2. Use of inorganic pigments for the preparation of dark-colored molding compositions according to claim 1, characterized in that the molded body produced therefrom has a heating rate of less than 45 ° C / 20 min.

3. Use of inorganic pigments for the preparation of dark-colored molding compositions according to claim 1, characterized in that the molded body produced therefrom has a heating rate of less than 40 ⁰ C / 20 min.

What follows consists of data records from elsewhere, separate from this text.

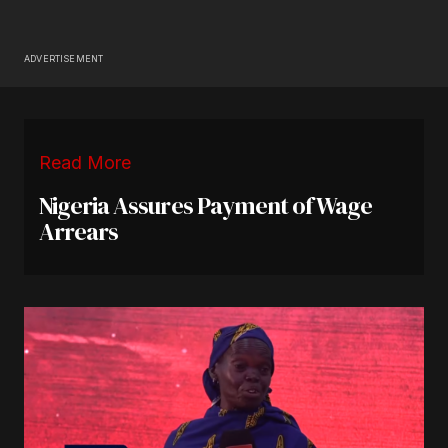
ADVERTISEMENT
Read More
Nigeria Assures Payment of Wage
Arrears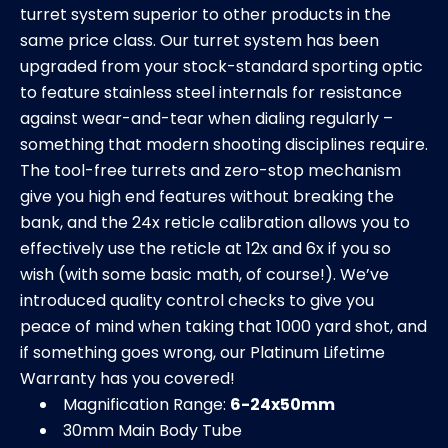
turret system superior to other products in the
same price class. Our turret system has been
upgraded from your stock-standard sporting optic
to feature stainless steel internals for resistance
against wear-and-tear when dialing regularly –
something that modern shooting disciplines require.
The tool-free turrets and zero-stop mechanism
give you high end features without breaking the
bank, and the 24x reticle calibration allows you to
effectively use the reticle at 12x and 6x if you so
wish (with some basic math, of course!). We’ve
introduced quality control checks to give you
peace of mind when taking that 1000 yard shot, and
if something goes wrong, our Platinum Lifetime
Warranty has you covered!
Magnification Range:
6-24x50mm
30mm Main Body Tube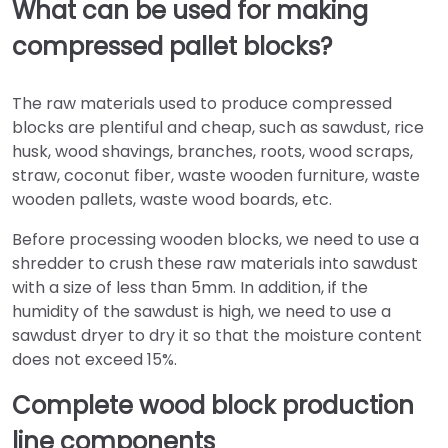
What can be used for making
compressed pallet blocks?
The raw materials used to produce compressed
blocks are plentiful and cheap, such as sawdust, rice
husk, wood shavings, branches, roots, wood scraps,
straw, coconut fiber, waste wooden furniture, waste
wooden pallets, waste wood boards, etc.
Before processing wooden blocks, we need to use a
shredder to crush these raw materials into sawdust
with a size of less than 5mm. In addition, if the
humidity of the sawdust is high, we need to use a
sawdust dryer to dry it so that the moisture content
does not exceed 15%.
Complete wood block production
line components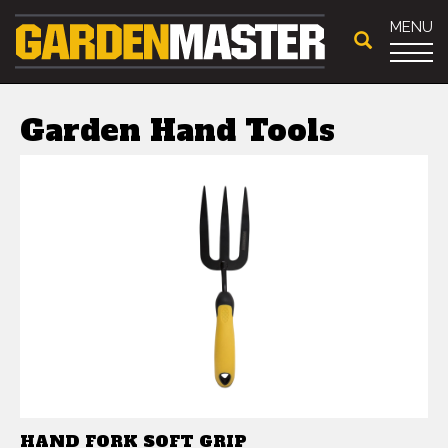
MENU
Garden Hand Tools
HAND FORK SOFT GRIP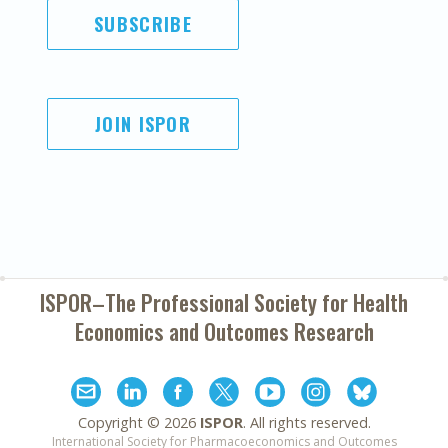
SUBSCRIBE
JOIN ISPOR
ISPOR–The Professional Society for
Health
Economics and Outcomes Research
Copyright ©
2026
ISPOR
. All rights reserved.
International Society for Pharmacoeconomics and Outcomes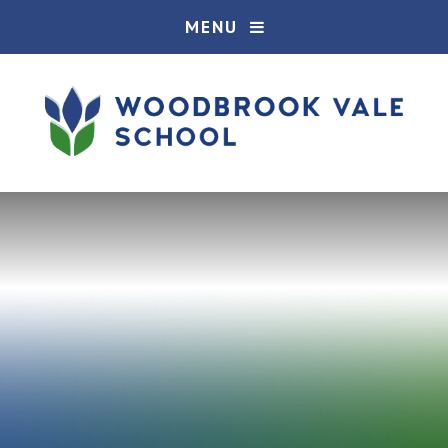
Skip to content ↓
MENU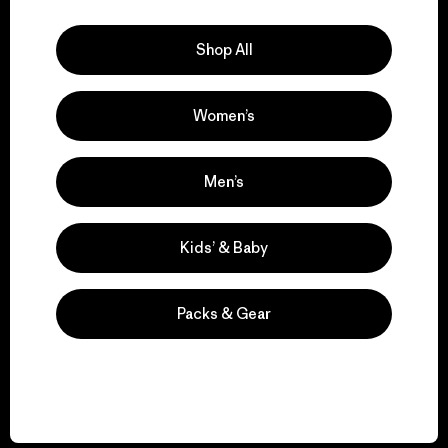
Explore Our Footprint
Shop All
Women’s
We support grassroots
activism.
Men’s
Visit Patagonia Action Works
Kids’ & Baby
Packs & Gear
We keep your gear in
play.
Visit Worn Wear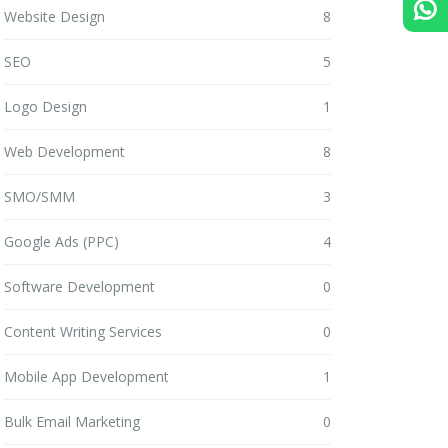
Website Design
8
SEO
5
Logo Design
1
Web Development
8
SMO/SMM
3
Google Ads (PPC)
4
Software Development
0
Content Writing Services
0
Mobile App Development
1
Bulk Email Marketing
0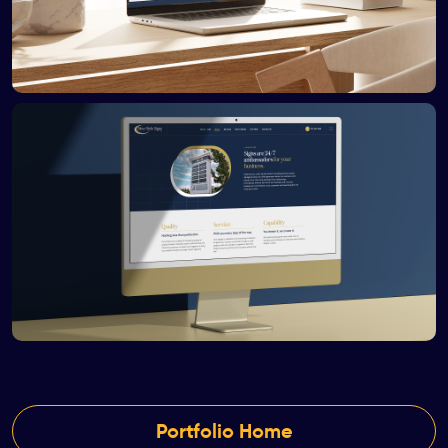
Portfolio Home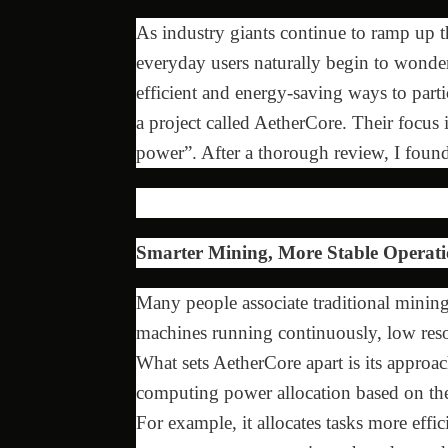
As industry giants continue to ramp up t
everyday users naturally begin to wonder:
efficient and energy-saving ways to parti
a project called AetherCore. Their focus
power”. After a thorough review, I found
Smarter Mining, More Stable Operati
Many people associate traditional mining
machines running continuously, low resour
What sets AetherCore apart is its approac
computing power allocation based on the
For example, it allocates tasks more eff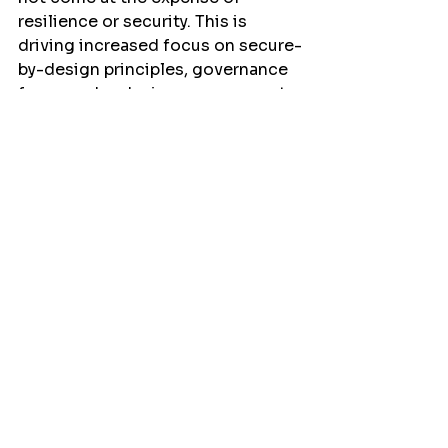
resilience or security. This is 
driving increased focus on secure-
by-design principles, governance 
frameworks, device management, 
and supply chain assurance 
throughout the project lifecycle.
The Middle East is particularly well 
positioned to continue driving 
this evolution.
The region's continued 
investment in digital 
transformation, AI, sustainability, 
and smart infrastructure 
programmes is creating an 
environment where integrated 
technologies can deliver 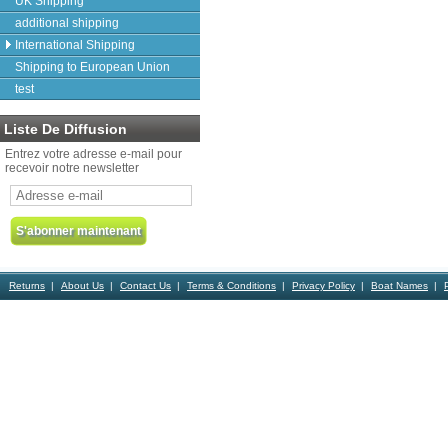
UK Shipping
additional shipping
International Shipping
Shipping to European Union
test
Liste De Diffusion
Entrez votre adresse e-mail pour
recevoir notre newsletter
Returns
About Us
Contact Us
Terms & Conditions
Privacy Policy
Boat Names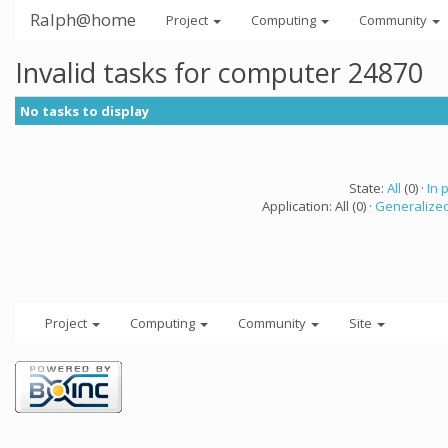
Ralph@home
Project
Computing
Community
Invalid tasks for computer 24870
No tasks to display
State:
All
(0) ·
In 
Application: All (0) ·
Generalized
Project
Computing
Community
Site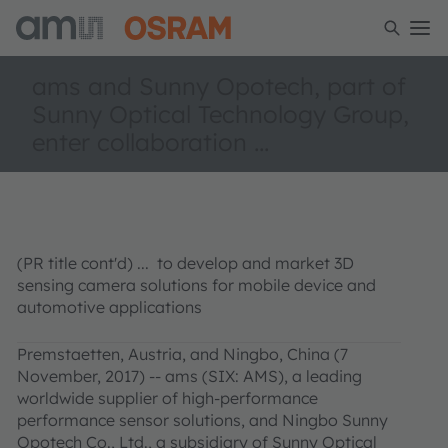
ams and Sunny Opotech, part of
Sunny Optical Technology Group,
enter collaboration ...
(PR title cont'd) ... to develop and market 3D
sensing camera solutions for mobile device and
automotive applications
Premstaetten, Austria, and Ningbo, China (7
November, 2017) -- ams (SIX: AMS), a leading
worldwide supplier of high-performance
performance sensor solutions, and Ningbo Sunny
Opotech Co., Ltd., a subsidiary of Sunny Optical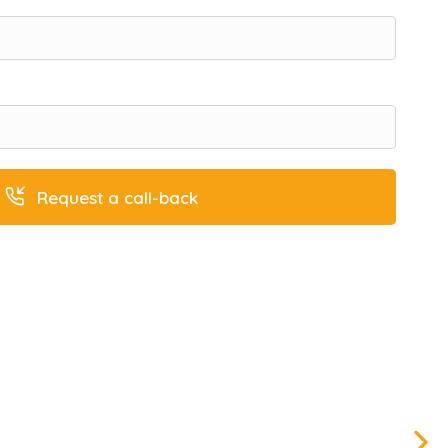
Request a call-back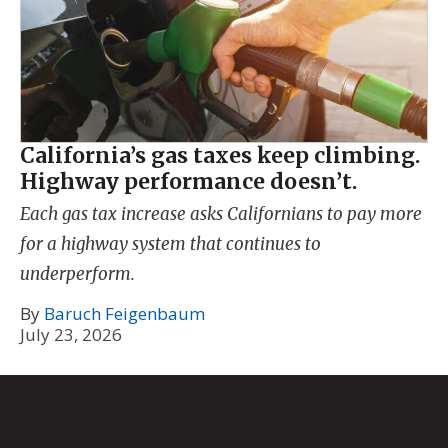
California’s gas taxes keep climbing.
Highway performance doesn’t.
Each gas tax increase asks Californians to pay more
for a highway system that continues to
underperform.
By
Baruch Feigenbaum
July 23, 2026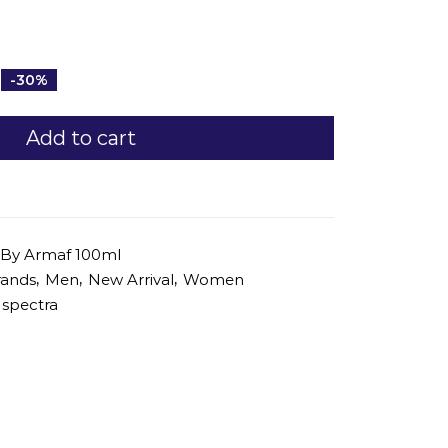
-30%
Add to cart
 By Armaf 100ml
,
,
,
rands
Men
New Arrival
Women
spectra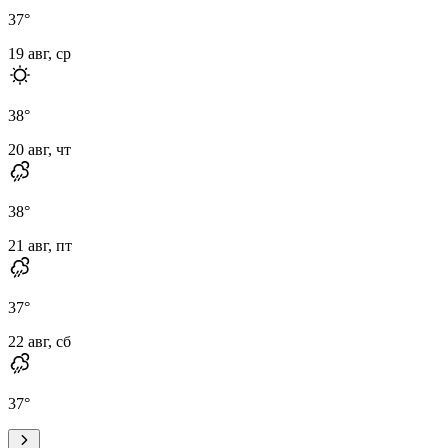
37
°
19 авг, ср
38
°
20 авг, чт
38
°
21 авг, пт
37
°
22 авг, сб
37
°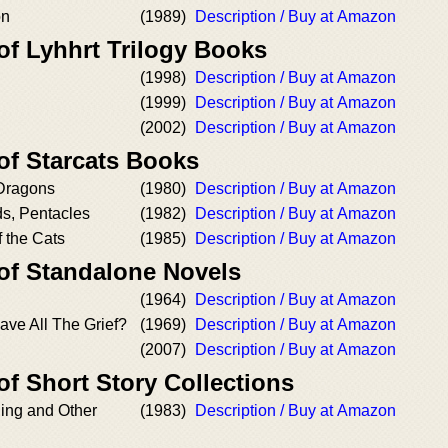
on
(1989)
Description / Buy at Amazon
of Lyhhrt Trilogy Books
(1998)
Description / Buy at Amazon
(1999)
Description / Buy at Amazon
(2002)
Description / Buy at Amazon
of Starcats Books
Dragons
(1980)
Description / Buy at Amazon
s, Pentacles
(1982)
Description / Buy at Amazon
 the Cats
(1985)
Description / Buy at Amazon
 of Standalone Novels
(1964)
Description / Buy at Amazon
ave All The Grief?
(1969)
Description / Buy at Amazon
(2007)
Description / Buy at Amazon
of Short Story Collections
ning and Other
(1983)
Description / Buy at Amazon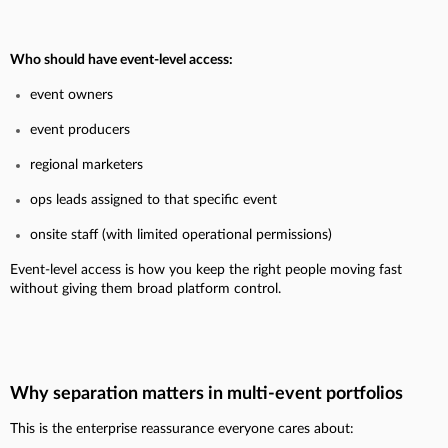
Who should have event-level access:
event owners
event producers
regional marketers
ops leads assigned to that specific event
onsite staff (with limited operational permissions)
Event-level access is how you keep the right people moving fast
without giving them broad platform control.
Why separation matters in multi-event portfolios
This is the enterprise reassurance everyone cares about: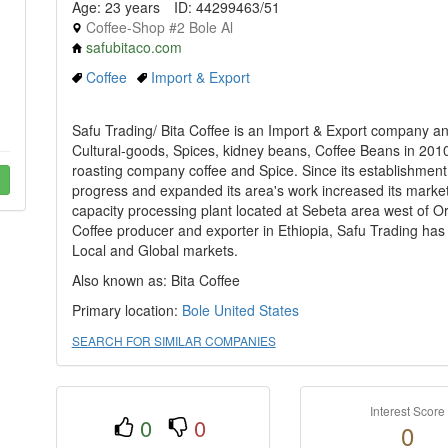
Age: 23 years
ID: 44299463/51
Coffee-Shop #2 Bole Al
safubitaco.com
Coffee
Import & Export
Safu Trading/ Bita Coffee is an Import & Export company
Cultural-goods, Spices, kidney beans, Coffee Beans in 201
roasting company coffee and Spice. Since its establishmen
progress and expanded its area's work increased its marke
capacity processing plant located at Sebeta area west of Or
Coffee producer and exporter in Ethiopia, Safu Trading has a
Local and Global markets.
Also known as: Bita Coffee
Primary location:
Bole
United States
SEARCH FOR SIMILAR COMPANIES
Interest Score
0
0
0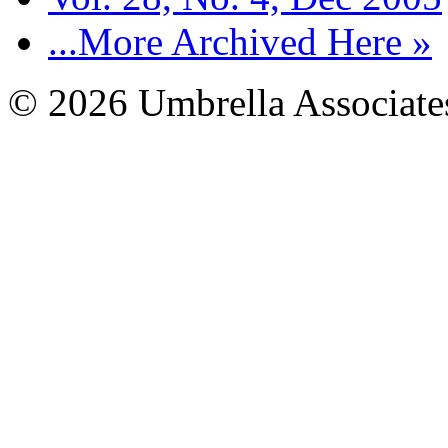
...More Archived Here »
© 2026 Umbrella Associates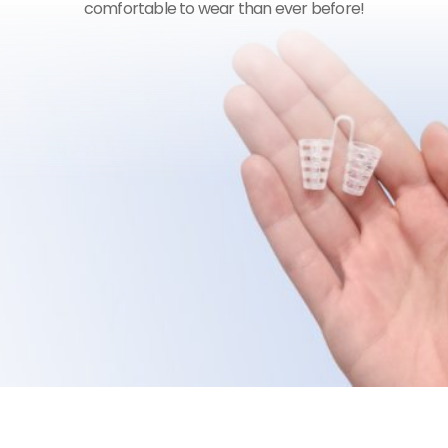
comfortable to wear than ever before!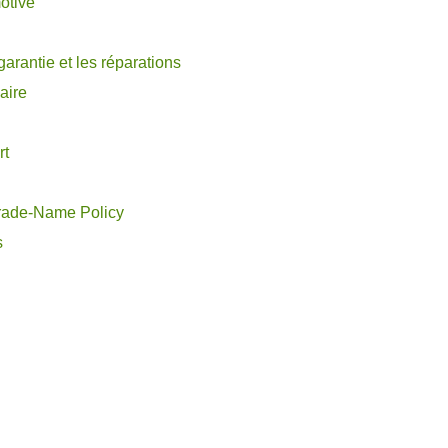
otive
garantie et les réparations
aire
rt
rade-Name Policy
s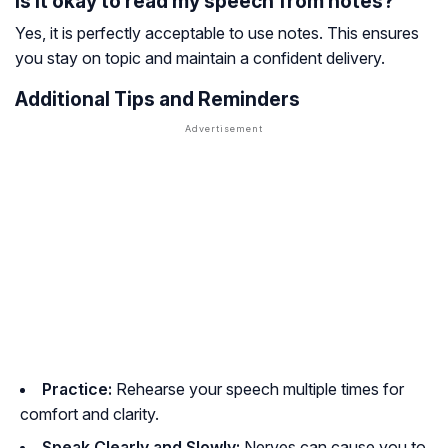
Is it okay to read my speech from notes?
Yes, it is perfectly acceptable to use notes. This ensures
you stay on topic and maintain a confident delivery.
Additional Tips and Reminders
Practice:
Rehearse your speech multiple times for
comfort and clarity.
Speak Clearly and Slowly:
Nerves can cause you to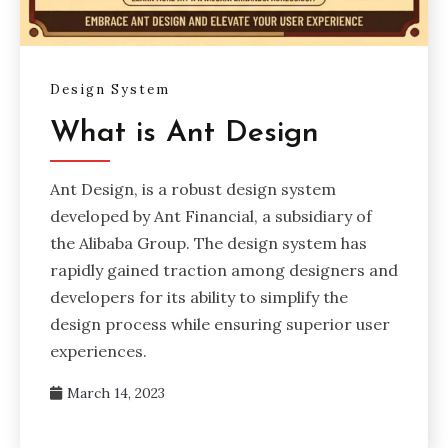
Design System
What is Ant Design
Ant Design, is a robust design system
developed by Ant Financial, a subsidiary of
the Alibaba Group. The design system has
rapidly gained traction among designers and
developers for its ability to simplify the
design process while ensuring superior user
experiences.
March 14, 2023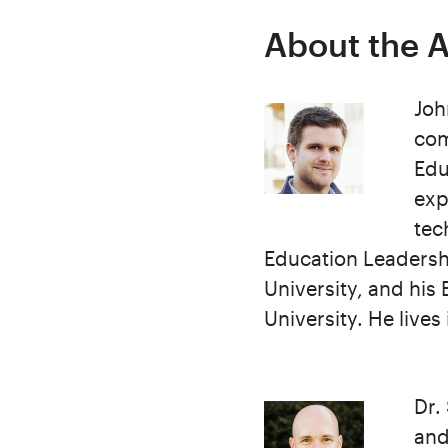
About the 
Joh
com
Edu
exp
tec
Education Leadersh
University, and hi
University. He lives
Dr.
and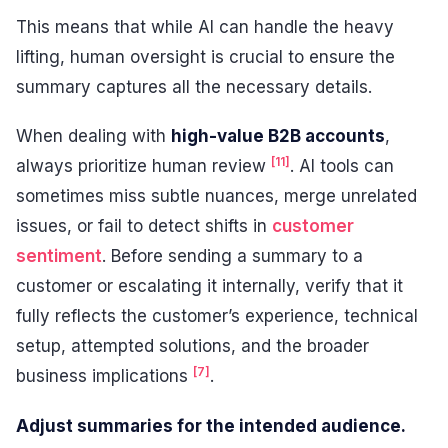
This means that while AI can handle the heavy
lifting, human oversight is crucial to ensure the
summary captures all the necessary details.
When dealing with
high-value B2B accounts
,
[11]
always prioritize human review
. AI tools can
sometimes miss subtle nuances, merge unrelated
issues, or fail to detect shifts in
customer
sentiment
. Before sending a summary to a
customer or escalating it internally, verify that it
fully reflects the customer’s experience, technical
setup, attempted solutions, and the broader
[7]
business implications
.
Adjust summaries for the intended audience.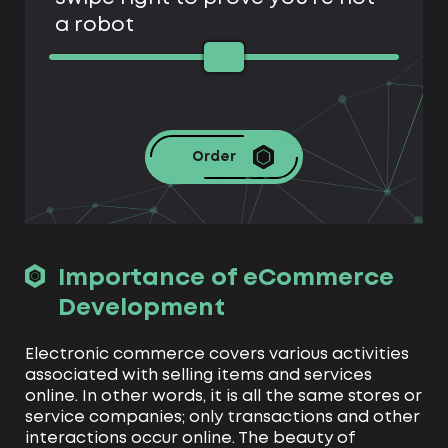
a robot
Order
Importance of eCommerce
Development
Electronic commerce covers various activities
associated with selling items and services
online. In other words, it is all the same stores or
service companies; only transactions and other
interactions occur online. The beauty of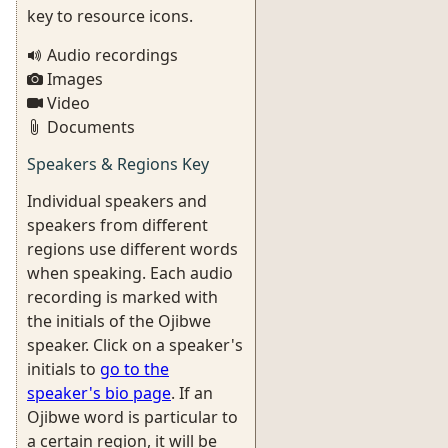
key to resource icons.
Audio recordings
Images
Video
Documents
Speakers & Regions Key
Individual speakers and
speakers from different
regions use different words
when speaking. Each audio
recording is marked with
the initials of the Ojibwe
speaker. Click on a speaker's
initials to
go to the
speaker's bio page
. If an
Ojibwe word is particular to
a certain region, it will be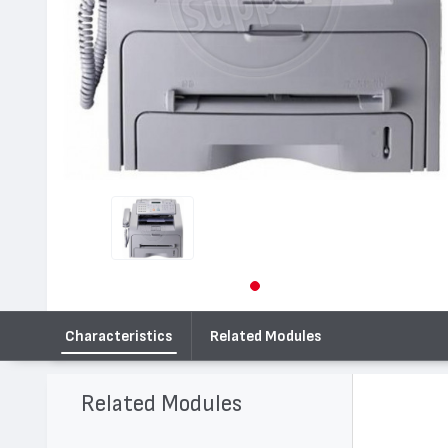
Characteristics
Related Modules
Related Modules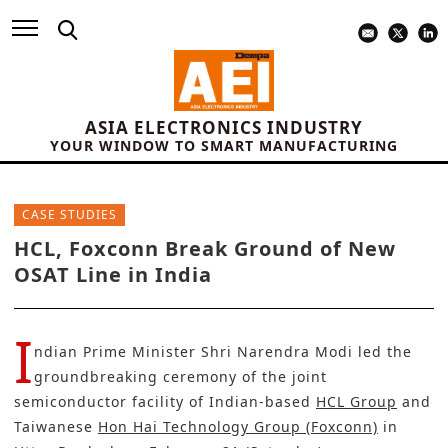
ASIA ELECTRONICS INDUSTRY
YOUR WINDOW TO SMART MANUFACTURING
CASE STUDIES
HCL, Foxconn Break Ground of New
OSAT Line in India
I
ndian Prime Minister Shri Narendra Modi led the
groundbreaking ceremony of the joint
semiconductor facility of Indian-based
HCL Group
and
Taiwanese
Hon Hai Technology Group (Foxconn)
in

4. Use of inorganic pigments for the preparation of dark-colored molding compositions according to claim 1, characterized in that the molding composition of a mixture of polymethyl (meth) acrylate and up to 45 wt .-% of another matrix

- 70 - 92 wt .-% styrene

- 8 - 30 wt .-% acrylonitrile

0-22 wt .-% of other comonomers and inorganic pigments.

5. Use of the dark-colored molding compositions according to claims 1-4 for the production of plastic moldings.

6. Use of the plastic molding according to claim 5 for the coating of plastic moldings, characterized in that applying the plastic molding using conventional methods on the second plastic molding.

7. Use of the plastic moldings according to claim 6, characterized in that applying at least one further plastic layer to the plastic molding by means of conventional methods.

8. IR-reflective molding compositions of polymethyl (meth) acrylate,

characterized,

the amount of PMMA molding compound is between 95 and 99.5 mass% and the amount of IR-reflecting pigment is between 5 and 0.5 mass%.

9. IR-reflecting finished molding compound of PMMA and other polymers

characterized,

that the molding compound consists of 90-40 wt .-% of PMMA and from 0 - 45 wt .-% of a matrix

70-72% by weight of polystyrene

8-30% by weight of polyacrylonitrile and

0-22 wt .-% of other copolymers and 0.5 to 5 wt .-% IR-reflective pigment.